--- begin ---

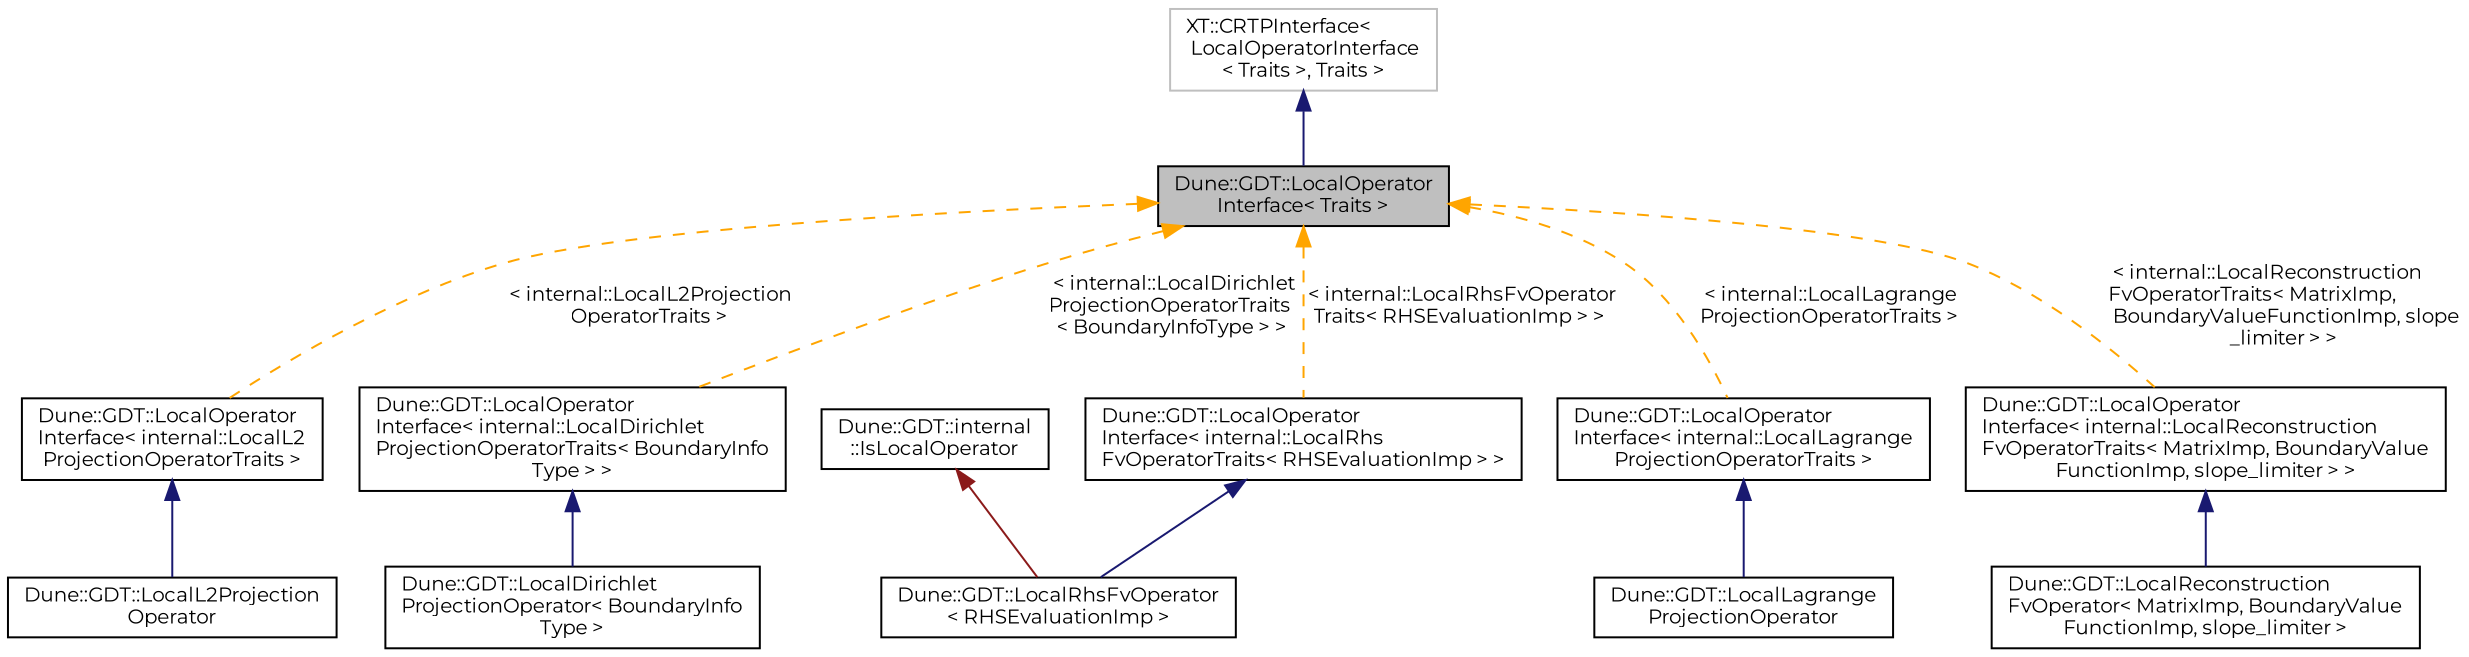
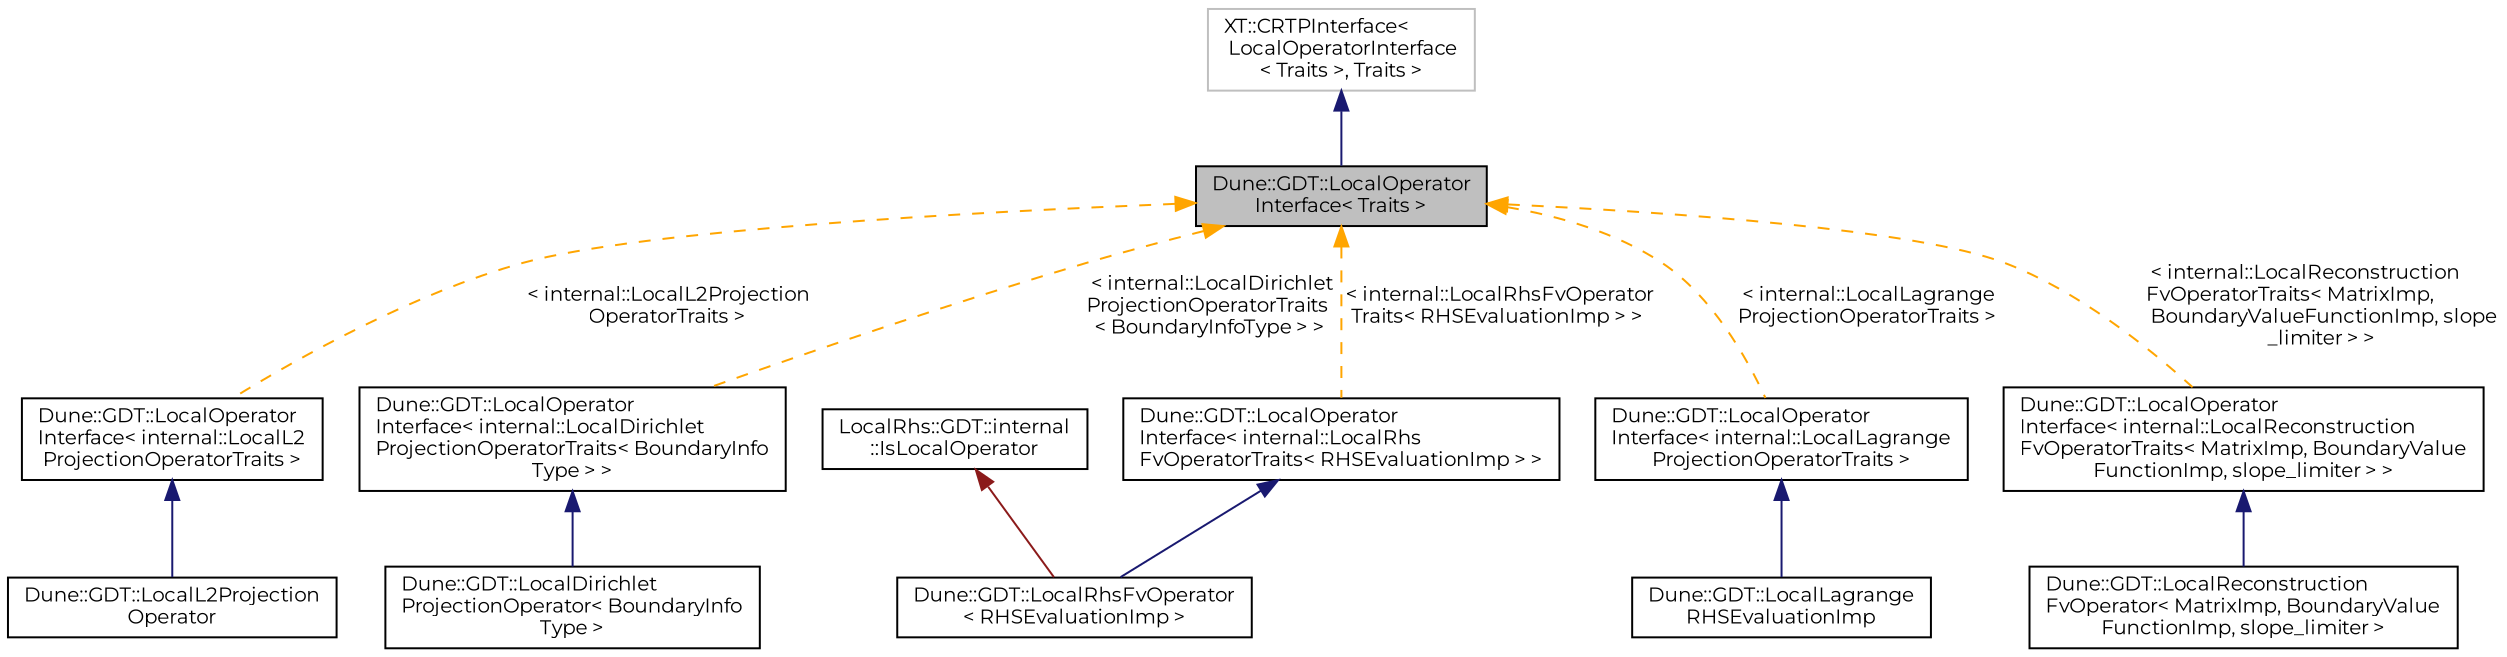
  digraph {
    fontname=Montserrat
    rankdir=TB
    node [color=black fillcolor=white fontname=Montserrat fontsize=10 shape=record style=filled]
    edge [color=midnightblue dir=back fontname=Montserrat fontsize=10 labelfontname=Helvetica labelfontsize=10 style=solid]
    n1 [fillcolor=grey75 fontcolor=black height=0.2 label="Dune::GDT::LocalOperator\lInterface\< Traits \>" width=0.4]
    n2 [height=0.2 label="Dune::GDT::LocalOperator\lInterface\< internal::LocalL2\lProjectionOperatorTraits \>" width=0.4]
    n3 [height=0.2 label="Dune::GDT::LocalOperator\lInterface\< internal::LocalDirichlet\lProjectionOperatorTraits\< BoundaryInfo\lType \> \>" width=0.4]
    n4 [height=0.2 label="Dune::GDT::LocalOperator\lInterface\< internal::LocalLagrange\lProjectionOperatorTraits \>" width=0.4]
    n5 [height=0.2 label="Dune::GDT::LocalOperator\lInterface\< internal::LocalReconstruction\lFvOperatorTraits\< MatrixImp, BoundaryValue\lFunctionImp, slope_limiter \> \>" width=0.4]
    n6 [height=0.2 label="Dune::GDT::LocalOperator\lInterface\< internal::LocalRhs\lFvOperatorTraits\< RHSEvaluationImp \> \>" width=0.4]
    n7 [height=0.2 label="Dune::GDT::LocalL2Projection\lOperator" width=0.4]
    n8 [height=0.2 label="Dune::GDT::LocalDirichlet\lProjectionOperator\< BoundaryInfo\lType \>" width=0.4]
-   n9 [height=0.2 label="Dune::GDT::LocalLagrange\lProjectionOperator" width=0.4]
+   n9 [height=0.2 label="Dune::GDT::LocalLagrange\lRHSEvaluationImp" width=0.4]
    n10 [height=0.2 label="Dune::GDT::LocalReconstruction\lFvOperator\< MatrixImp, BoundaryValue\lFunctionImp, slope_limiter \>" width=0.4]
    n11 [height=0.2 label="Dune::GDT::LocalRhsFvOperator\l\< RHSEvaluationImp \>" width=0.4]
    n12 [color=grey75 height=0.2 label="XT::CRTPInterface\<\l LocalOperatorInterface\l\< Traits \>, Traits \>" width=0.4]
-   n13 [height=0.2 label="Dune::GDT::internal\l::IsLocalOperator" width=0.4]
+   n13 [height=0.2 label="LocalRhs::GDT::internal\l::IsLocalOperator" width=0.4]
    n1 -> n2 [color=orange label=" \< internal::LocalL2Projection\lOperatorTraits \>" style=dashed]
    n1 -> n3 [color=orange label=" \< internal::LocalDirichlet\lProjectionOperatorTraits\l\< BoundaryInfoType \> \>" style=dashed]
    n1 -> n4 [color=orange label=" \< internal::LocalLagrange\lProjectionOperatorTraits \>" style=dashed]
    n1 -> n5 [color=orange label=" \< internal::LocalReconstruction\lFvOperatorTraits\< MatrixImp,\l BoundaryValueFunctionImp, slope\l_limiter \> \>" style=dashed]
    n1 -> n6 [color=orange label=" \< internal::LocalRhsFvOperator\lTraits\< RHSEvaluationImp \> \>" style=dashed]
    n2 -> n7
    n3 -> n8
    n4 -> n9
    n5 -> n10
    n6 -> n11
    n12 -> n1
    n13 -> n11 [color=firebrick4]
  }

--- end ---
--- begin ---

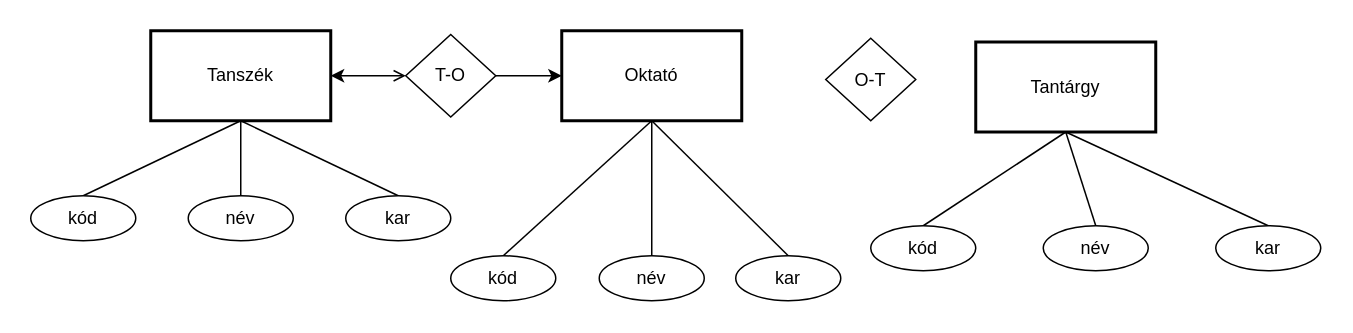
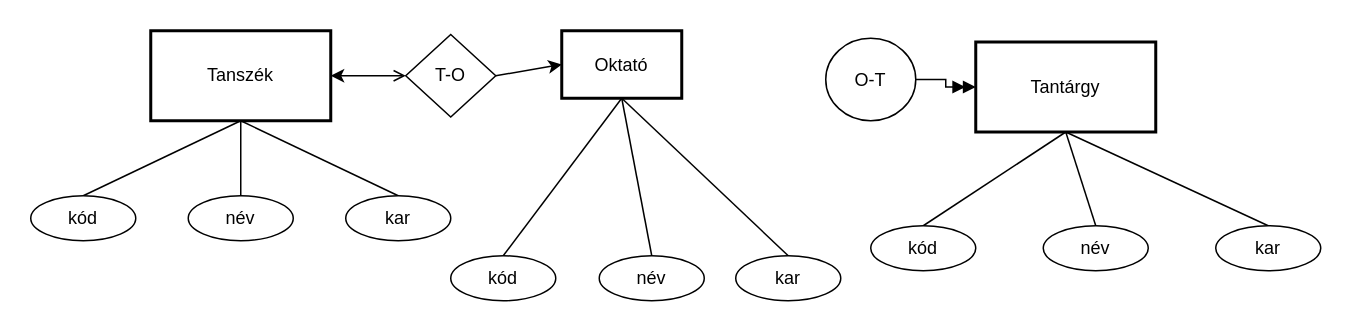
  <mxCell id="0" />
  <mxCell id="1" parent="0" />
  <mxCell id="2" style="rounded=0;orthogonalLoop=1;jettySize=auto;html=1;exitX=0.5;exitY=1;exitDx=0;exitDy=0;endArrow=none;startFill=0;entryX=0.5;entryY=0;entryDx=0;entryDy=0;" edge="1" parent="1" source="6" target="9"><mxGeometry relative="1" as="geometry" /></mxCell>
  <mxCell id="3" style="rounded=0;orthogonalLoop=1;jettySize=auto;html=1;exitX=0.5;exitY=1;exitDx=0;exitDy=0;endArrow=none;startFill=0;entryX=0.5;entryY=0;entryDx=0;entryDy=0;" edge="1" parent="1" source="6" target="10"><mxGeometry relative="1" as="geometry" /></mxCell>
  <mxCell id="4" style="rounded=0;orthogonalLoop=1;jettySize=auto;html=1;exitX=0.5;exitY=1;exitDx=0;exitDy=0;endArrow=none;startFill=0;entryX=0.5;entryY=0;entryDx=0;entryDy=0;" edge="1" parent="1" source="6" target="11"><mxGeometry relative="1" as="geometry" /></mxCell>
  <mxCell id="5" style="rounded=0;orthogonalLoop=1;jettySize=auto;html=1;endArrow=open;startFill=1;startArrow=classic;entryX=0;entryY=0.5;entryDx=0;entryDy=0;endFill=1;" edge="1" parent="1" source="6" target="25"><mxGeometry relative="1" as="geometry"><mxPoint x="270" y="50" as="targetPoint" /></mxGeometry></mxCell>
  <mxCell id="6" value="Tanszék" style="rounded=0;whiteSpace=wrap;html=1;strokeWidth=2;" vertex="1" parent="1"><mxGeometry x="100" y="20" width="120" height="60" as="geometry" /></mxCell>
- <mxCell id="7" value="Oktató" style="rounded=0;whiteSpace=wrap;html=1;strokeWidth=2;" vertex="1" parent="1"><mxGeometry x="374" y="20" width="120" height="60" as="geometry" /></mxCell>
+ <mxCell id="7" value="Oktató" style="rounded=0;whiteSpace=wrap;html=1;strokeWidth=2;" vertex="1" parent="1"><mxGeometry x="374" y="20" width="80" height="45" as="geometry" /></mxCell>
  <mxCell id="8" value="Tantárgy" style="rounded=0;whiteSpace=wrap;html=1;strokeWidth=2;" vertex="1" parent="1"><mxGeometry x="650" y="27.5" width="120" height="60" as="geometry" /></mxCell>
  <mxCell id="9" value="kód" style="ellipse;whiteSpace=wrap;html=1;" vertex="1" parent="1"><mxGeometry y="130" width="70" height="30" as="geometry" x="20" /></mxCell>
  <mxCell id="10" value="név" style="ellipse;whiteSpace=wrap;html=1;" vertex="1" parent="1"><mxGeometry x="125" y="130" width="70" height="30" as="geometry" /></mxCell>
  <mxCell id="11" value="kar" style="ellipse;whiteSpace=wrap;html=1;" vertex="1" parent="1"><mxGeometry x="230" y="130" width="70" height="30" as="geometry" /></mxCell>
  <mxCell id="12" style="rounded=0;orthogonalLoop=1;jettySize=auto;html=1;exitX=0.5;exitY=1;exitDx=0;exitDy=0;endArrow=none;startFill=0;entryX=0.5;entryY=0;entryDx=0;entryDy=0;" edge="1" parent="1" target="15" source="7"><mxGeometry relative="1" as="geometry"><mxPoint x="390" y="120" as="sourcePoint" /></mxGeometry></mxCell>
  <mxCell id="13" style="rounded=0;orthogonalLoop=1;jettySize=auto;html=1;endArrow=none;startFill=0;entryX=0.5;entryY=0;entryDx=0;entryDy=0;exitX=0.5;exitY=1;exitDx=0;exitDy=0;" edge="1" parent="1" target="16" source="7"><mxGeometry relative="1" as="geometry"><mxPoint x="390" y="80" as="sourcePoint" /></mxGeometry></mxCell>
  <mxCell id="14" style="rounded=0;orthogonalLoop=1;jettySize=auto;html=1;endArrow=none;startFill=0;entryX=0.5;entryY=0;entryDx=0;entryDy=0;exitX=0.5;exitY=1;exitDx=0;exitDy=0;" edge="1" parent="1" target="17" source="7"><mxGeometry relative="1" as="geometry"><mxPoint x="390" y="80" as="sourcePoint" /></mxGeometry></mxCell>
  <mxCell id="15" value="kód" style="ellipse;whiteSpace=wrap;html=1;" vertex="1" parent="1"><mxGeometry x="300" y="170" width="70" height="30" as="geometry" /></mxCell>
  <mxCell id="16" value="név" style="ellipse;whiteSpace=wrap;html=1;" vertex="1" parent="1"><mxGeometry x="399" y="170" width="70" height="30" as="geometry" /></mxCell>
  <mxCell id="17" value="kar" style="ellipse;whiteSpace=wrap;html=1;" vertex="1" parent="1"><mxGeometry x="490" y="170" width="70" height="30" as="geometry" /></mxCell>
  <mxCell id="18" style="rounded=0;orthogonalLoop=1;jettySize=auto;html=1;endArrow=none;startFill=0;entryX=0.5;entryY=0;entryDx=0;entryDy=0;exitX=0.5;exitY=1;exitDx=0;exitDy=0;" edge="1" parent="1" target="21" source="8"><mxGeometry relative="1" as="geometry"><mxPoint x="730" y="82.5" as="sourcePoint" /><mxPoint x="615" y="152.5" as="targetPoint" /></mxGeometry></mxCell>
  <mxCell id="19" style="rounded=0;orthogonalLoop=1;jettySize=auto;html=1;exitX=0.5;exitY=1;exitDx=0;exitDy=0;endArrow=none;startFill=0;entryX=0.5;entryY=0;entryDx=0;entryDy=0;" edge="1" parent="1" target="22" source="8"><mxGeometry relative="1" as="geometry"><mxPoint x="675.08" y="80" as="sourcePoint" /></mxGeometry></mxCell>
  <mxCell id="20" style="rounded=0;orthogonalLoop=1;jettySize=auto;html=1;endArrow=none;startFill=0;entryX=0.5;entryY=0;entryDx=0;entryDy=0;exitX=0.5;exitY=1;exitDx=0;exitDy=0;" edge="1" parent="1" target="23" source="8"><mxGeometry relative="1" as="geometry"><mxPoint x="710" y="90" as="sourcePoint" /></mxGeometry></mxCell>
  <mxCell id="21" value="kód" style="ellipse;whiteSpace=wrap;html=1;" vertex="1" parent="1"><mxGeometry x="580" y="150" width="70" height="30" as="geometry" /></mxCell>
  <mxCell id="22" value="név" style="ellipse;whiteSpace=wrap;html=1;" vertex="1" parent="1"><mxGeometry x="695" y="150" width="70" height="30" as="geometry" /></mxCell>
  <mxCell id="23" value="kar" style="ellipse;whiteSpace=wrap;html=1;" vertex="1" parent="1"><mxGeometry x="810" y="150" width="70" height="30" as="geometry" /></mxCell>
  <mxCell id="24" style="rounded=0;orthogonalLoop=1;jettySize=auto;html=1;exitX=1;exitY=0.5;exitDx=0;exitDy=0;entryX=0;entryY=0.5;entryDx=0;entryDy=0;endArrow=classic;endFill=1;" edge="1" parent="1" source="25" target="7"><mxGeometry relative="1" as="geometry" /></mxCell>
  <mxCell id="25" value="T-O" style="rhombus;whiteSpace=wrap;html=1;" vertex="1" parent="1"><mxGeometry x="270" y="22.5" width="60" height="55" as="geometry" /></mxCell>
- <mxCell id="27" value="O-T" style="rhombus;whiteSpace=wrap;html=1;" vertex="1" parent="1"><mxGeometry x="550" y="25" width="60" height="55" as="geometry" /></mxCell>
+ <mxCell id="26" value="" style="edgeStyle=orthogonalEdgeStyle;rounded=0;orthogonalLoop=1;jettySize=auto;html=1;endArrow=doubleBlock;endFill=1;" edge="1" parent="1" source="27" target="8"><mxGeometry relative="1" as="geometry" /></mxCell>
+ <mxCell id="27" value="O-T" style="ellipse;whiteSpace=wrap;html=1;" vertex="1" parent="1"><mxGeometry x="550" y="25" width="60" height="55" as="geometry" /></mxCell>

--- end ---

*YOUR INSTRUCTIONS:* Return every line of the records that contains the word "Montserrat", matching its case exactly.

*TASK RESULT:*
    fontname=Montserrat
    node [color=black fillcolor=white fontname=Montserrat fontsize=10 shape=record style=filled]
    edge [color=midnightblue dir=back fontname=Montserrat fontsize=10 labelfontname=Helvetica labelfontsize=10 style=solid]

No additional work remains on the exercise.